Marcus could just hear Will saying that, but it didn’t worry him. He knew how loud the buzzer was inside the flat, and he had the time to ring it and ring it and ring it.

Marcus had to go and see the headmistress about his trainers. His mum had made a complaint to the school, even though Marcus had told her, begged her, not to. They’d spent so long arguing about it that he ended up having to go days after the event.
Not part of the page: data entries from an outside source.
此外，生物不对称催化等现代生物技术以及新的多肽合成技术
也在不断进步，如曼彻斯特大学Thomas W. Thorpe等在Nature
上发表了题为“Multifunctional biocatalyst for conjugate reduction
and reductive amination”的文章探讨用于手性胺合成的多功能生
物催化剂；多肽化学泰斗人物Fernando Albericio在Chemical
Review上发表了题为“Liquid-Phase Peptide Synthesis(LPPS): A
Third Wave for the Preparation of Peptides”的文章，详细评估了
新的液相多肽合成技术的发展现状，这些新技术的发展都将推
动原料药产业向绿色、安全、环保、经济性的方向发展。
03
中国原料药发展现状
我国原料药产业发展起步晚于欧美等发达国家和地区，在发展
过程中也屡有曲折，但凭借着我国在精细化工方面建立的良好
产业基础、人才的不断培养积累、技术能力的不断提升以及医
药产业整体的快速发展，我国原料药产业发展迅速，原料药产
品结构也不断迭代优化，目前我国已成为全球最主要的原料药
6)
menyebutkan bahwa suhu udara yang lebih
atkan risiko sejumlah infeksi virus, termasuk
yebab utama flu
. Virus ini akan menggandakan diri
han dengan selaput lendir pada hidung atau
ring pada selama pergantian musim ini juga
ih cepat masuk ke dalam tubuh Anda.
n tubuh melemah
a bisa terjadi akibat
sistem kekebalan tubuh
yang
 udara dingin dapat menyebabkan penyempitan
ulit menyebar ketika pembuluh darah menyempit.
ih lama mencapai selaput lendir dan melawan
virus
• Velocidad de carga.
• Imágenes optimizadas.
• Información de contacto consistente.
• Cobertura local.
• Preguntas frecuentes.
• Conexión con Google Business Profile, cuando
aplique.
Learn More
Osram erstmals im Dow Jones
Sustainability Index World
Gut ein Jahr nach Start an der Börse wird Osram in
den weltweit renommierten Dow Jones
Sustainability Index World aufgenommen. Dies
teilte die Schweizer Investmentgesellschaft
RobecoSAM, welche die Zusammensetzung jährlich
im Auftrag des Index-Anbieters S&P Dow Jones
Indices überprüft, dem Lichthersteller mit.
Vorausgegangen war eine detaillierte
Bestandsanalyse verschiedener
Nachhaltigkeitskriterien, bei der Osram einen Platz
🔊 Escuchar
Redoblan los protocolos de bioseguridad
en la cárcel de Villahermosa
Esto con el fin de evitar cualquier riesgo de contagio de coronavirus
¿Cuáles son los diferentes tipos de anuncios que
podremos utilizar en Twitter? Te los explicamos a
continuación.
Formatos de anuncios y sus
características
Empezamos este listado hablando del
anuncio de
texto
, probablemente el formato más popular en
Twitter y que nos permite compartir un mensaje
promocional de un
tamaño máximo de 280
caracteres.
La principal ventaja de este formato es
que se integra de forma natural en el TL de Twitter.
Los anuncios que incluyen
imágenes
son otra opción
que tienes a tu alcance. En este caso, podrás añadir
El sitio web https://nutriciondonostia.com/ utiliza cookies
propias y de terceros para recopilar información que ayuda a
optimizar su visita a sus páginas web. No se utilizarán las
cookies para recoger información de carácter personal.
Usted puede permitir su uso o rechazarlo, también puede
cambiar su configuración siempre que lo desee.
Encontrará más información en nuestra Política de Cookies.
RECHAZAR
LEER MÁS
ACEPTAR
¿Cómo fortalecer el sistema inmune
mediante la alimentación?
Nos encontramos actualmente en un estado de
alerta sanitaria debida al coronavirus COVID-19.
So now he had a choice: he could lie to the headmistress, tell her that he had no idea who had stolen his shoes, and make himself look stupid; or he could tell her and lose his shoes, jacket, shirt, trousers, underpants and probably an eye or a piece of ear on the way home. He couldn’t see that he’d lose much sleep worrying about what to do.

He went at the beginning of lunch break, the time his form teacher had told him to go, but Mrs Morrison wasn’t ready for him; he could hear her through the door, shouting at someone. He was on his own at first, but then Ellie McCrae, this sulky, scruffy girl from year ten who hacked off her own hair and wore black lipstick, sat down on the far end of the row of chairs outside the office. Ellie was famous. She was always in trouble for something or other, usually something quite bad.

They sat in silence for a bit, and then Marcus thought he’d try to talk to her; his mum was always on at him to talk to people at school.

‘Hello, Ellie,’ he said. She looked at him and laughed once under her breath, shook her head bitterly and then turned her face away. Marcus didn’t mind. In fact, he almost laughed. He wished he had a video camera. He’d love to show his mum what happened when you tried to talk to another kid at school, especially an older kid, especially a girl. He wouldn’t bother trying again.